Prior to this study, evidence of the existence of an SMI population at GGZ Rivierduinen was purely anecdotal. This study was the first to provide quantitative evidence of their existence, their function within the healthcare center as well as their healthcare needs.

These outcomes, in particular the Neural Network, could also be used for developing a simulation to predict SMI population and this way to provide and prepare better care for this group.

For instance, if data for January 2021 is available on the number of Emergency Department admissions, the average length of stay, the number of treatment hours, then the neural network model can be used to predict DBC price per patient, and therefore predict the expenditure of GGZ Rivierduinen.

It is also possible to utilise these results in order to develop targeted interventions aimed to reduce Emergency Departments admissions or to help accelerate discharge process. Targeted intervention, such as hiring or training the staff of the Emergency Department for more complex patients or organizing more multidisciplinary consultations when accounted with SMI population, can be arranged.

The generalizability of these results is subject to certain limitations. For instance, in this study, the unique DBCs are taken into account instead of unique individuals. Maybe if the research was done on patient level, we might have accounted and obtained more specific risk factors. Besides, the diagnosis type was excluded in the multivariate linear model due to insignificance, while in literature it is shown as one of the most important predictors of SMI. This indicates that maybe a difference in SMI population based on epidemiological definition should have been investigated alongside the SMI definition based on quantity of care. This would have given a better insight on what factors have an impact on SMI population, with different definitions.

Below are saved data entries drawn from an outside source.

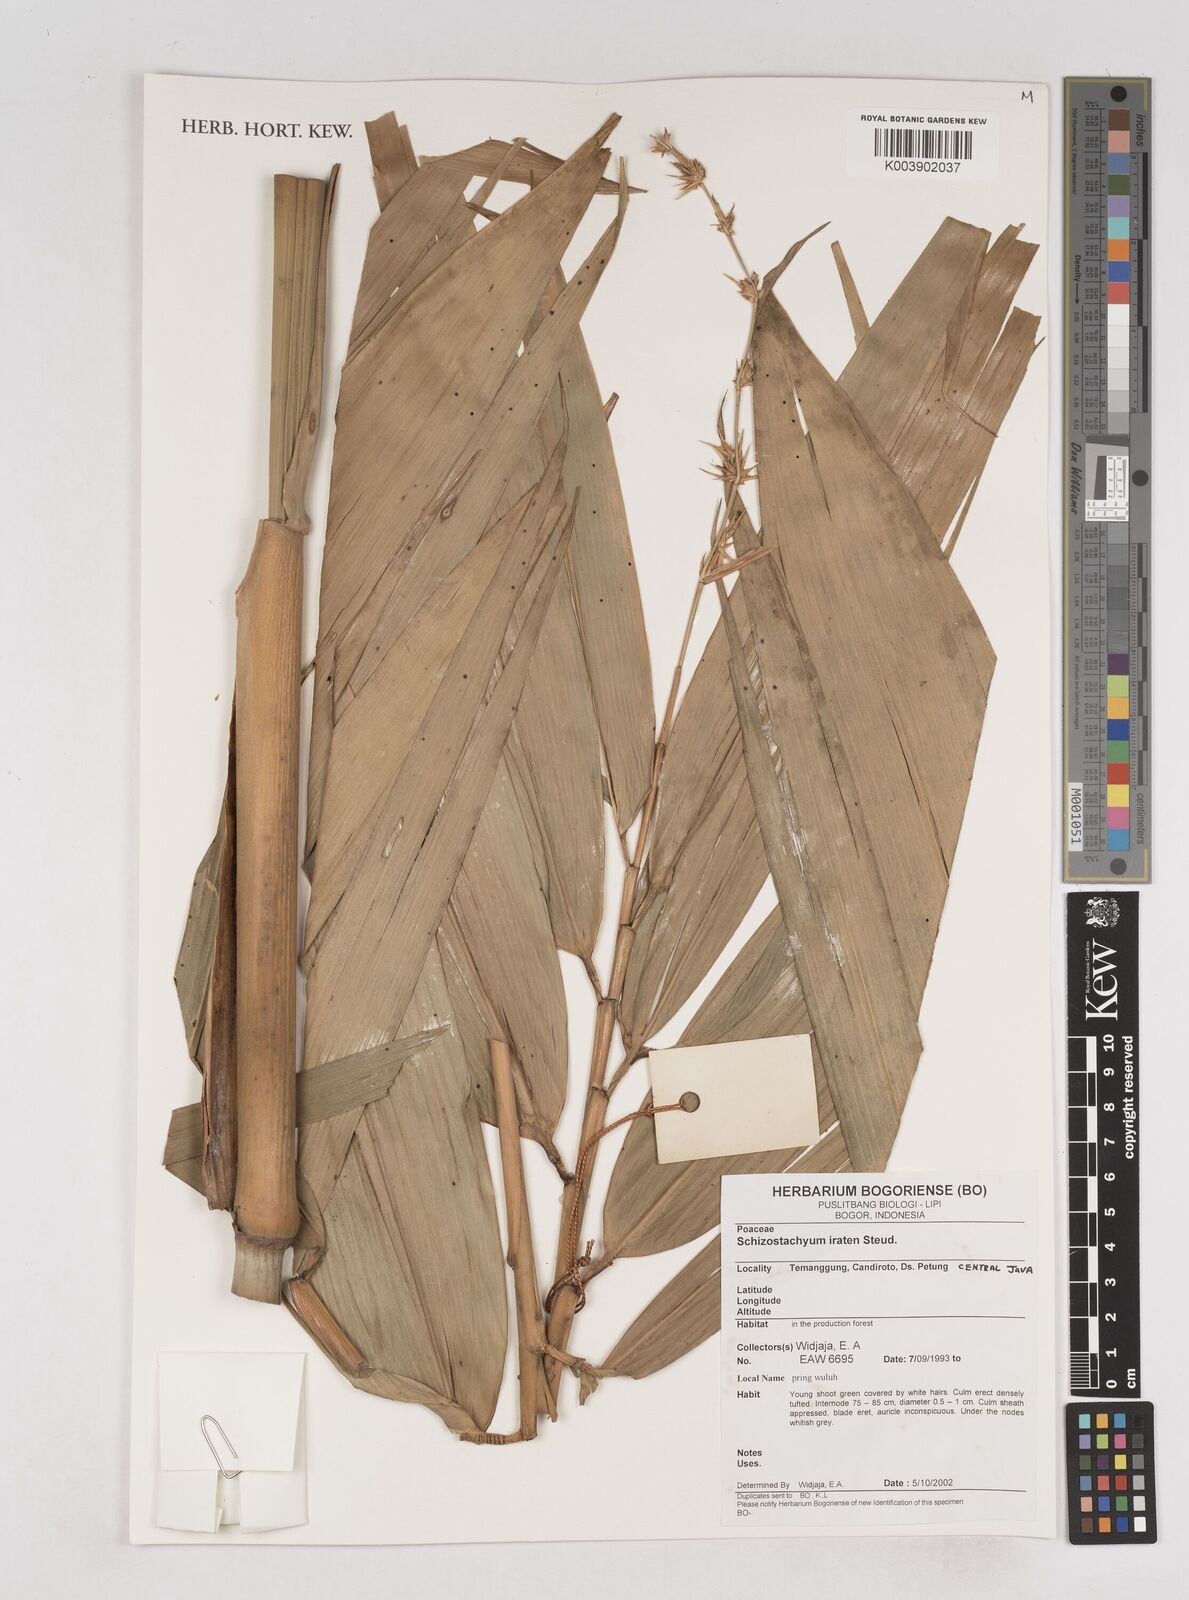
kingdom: Plantae
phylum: Tracheophyta
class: Liliopsida
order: Poales
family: Poaceae
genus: Schizostachyum
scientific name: Schizostachyum iraten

In many literature reviews addictions to drugs and mental retardation were implied as important predictors for belonging to SMI, however these two variables were not included in the study. This is because these two variables could not be obtained from the Electronical Patient Record, due to the way they are registered or they are not registered at all. By adding these two possible risk factors the epidemiological characteristics of SMI population could be indicated, explained, and substantiated.

Furthermore, there was also missing data in various variables such as education level, living situation, which might have affected the results. The data might have ensured that there is or there is no difference found for these factors in SMI group versus non-SMI.

Despite its limitations, the study definitely has usable results on a large population sample, across a range of departments, diagnoses, and years. This adds to our understanding of the role of SMI population on expenditure in GGZ Rivierduinen and therefore, this is a great first step.